--- START ---

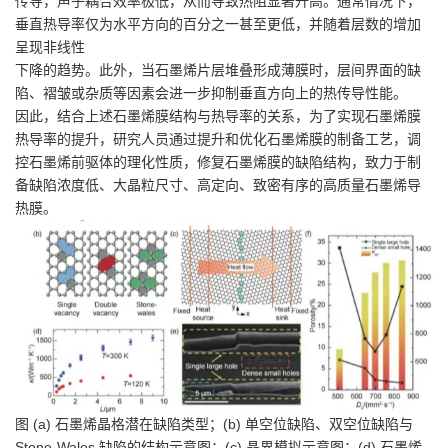
传导，声子耦合效率极低，从而导致热阻显著升高。通常情况下，
垂直热导率仅为水平方向的百分之一甚至更低，并随着层数的增加
呈现非线性
下降的趋势。此外，当石墨烯片层堆叠形成薄膜时，层间界面的缺
陷、褶皱或杂质等因素会进一步抑制垂直方向上的热传导性能。
因此，结合上述石墨烯膜结构与热导率的关系，为了实现石墨烯膜
热导率的提升，研究人员通过提升和优化石墨烯膜的制备工艺，调
控石墨烯前驱体的理化性质，修复石墨烯膜的缺陷结构，致力于制
备缺陷浓度低、大晶粒尺寸、高定向、致密有序的高质量石墨烯导
热膜。
图 (a) 石墨烯晶格潜在缺陷类型；(b) 单空位缺陷、双空位缺陷与
Stone-Wales 缺陷的结构示意图；(c) 晶界模拟示意图；(d) 石墨烯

--- END ---

• ASSIGNMENT
Retype the data above exactly. Leave the pictures out.

• ANSWER AREA
传导，声子耦合效率极低，从而导致热阻显著升高。通常情况下，
垂直热导率仅为水平方向的百分之一甚至更低，并随着层数的增加
呈现非线性
下降的趋势。此外，当石墨烯片层堆叠形成薄膜时，层间界面的缺
陷、褶皱或杂质等因素会进一步抑制垂直方向上的热传导性能。
因此，结合上述石墨烯膜结构与热导率的关系，为了实现石墨烯膜
热导率的提升，研究人员通过提升和优化石墨烯膜的制备工艺，调
控石墨烯前驱体的理化性质，修复石墨烯膜的缺陷结构，致力于制
备缺陷浓度低、大晶粒尺寸、高定向、致密有序的高质量石墨烯导
热膜。
图 (a) 石墨烯晶格潜在缺陷类型；(b) 单空位缺陷、双空位缺陷与
Stone-Wales 缺陷的结构示意图；(c) 晶界模拟示意图；(d) 石墨烯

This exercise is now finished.